The Lost Boy is included as the second book in Dave Pelzer's compilation My Story.

== Reception ==
A 1997 review in Library Journal recommending The Lost Boy said that Pelzer's "honest, sometimes rambling" account was "never bitter" and sure to "find many sympathetic readers". A 2002 article in The New York Times Magazine suggested that Pelzer had "devoted significant space in The Lost Boy to rehashing abuse incidents from his earlier book" because his experiences in foster homes were "dull in comparison".

==Plot==
The book continues after the ending of the previous book, A Child Called "It" with David Pelzer, 9 years old, running away from his home in Daly City, California. He ends up in a bar, getting caught by a staff member named Mark for stealing a quarter. Mark calls the police while tricking David to stay by baiting him with a pizza. The police brings David to the police station while sharing a pizza Mark gave David before he left. David's father arrives to bring David home to his abusive mother, telling the police that David is just upset for not being allowed to ride his bicycle. David's teachers eventually contact the authorities, causing David to be placed with a social services worker named Ms. Gold. Before the trial of whether or not to permanently remove him from his mother's custody, David becomes confused about whether he may have deserved the treatment his mother gave him. Ms. Gold, on the other hand, assures him it had nothing to do with him, and that his mother is sick. David eventually tells the truth about his mother, and becomes a permanent ward of the court, escaping from the abuse of his mother.

After the trial, he is put into a home under the care of a woman he calls Aunt Mary. He is admired by the other foster children for being able to steal, and he is active and disruptive in this new setting. When his mother and brothers visit, she swears to David that she will get him back. Later, David meets his first 'permanent' foster parents---Lilian and Rudy Catanze. Following another visit from his mother, and the return of his broken bike, David is distraught. He decides to earn money to fix the bicycle by doing chores. Afterwards, he rides the repaired bicycle down the road where his old home is. His family sees him riding on the road, and contacts his foster family.
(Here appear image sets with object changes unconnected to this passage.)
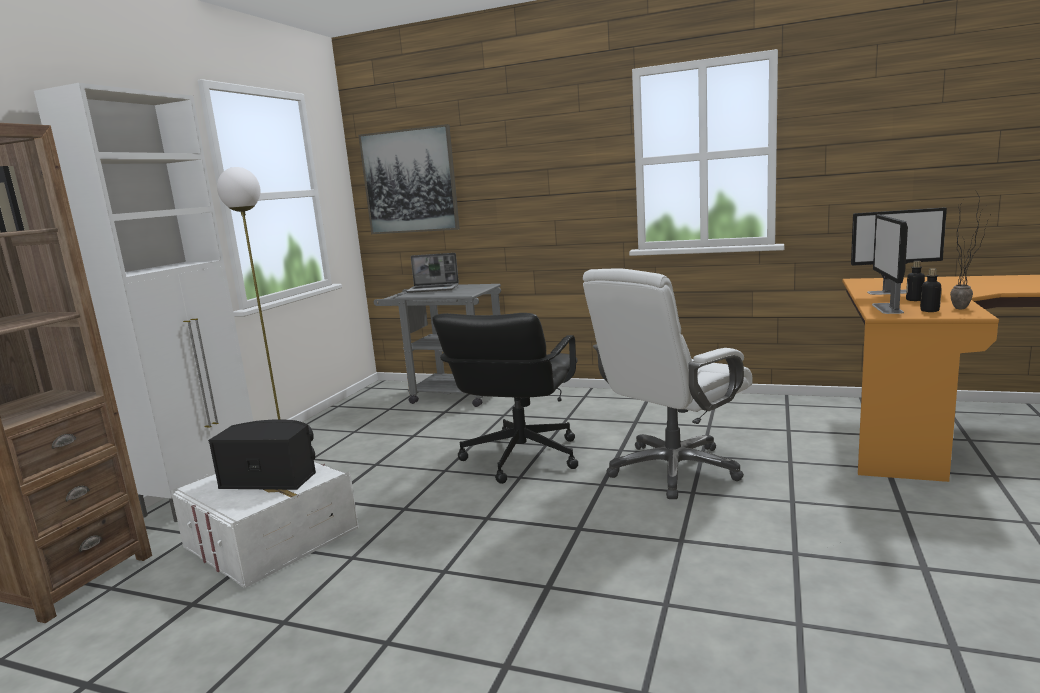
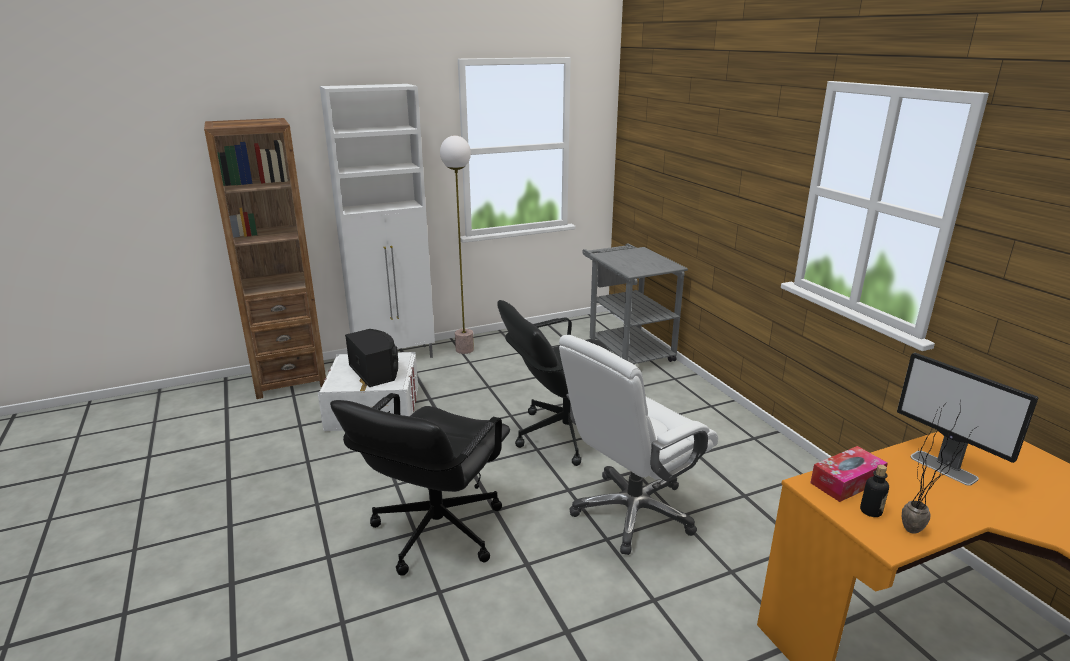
camera: 45 degrees right, 10 degrees up
picture [358,124,460,234] -> none
laptop [406,253,459,293] -> none
white office chair [583,268,753,499] -> white office chair turned 45 degrees counterclockwise [559,335,718,555]
monitor [872,215,908,314] -> tissue box [810,446,888,502]
bottle [906,261,925,301] -> none
none -> black office chair [330,393,510,576]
Later in the book, a person who he thinks is his friend starts using him to do illegal things. One of those times is when they plan to set a teacher's classroom on fire. The fire gets out of control, though David tries to stop it. His "friend" later tells the teacher that it was David. As a result, he is removed from his foster home, and sent to Juvenile Hall. He returns to the California foster care system upon his release.

In his sophomore year of high school, he is placed into a class for slow learners. He then decides that he is more interested in earning money than school because he will be out of foster care in less than a year. He also looks for his father, only to find out he lost his job at the fire station due to his alcoholism, but he gives David his fireman's badge as a proper goodbye present before he and David part ways. When he is out of foster care, he enlists in the US Air Force.

As he talked to his mother and began to cry, he then hopes that his mother will say the three special words that he has always wanted her to say, "I love you." She does not say it and he believes she is just playing with his emotions. He soon realizes that the mother's love that he has always been searching for was in the arms of his foster mother, Alice.

The story ends with him beginning his career in the Air Force so he can learn how to treat others. From then on, it continues to the book A Man Named Dave.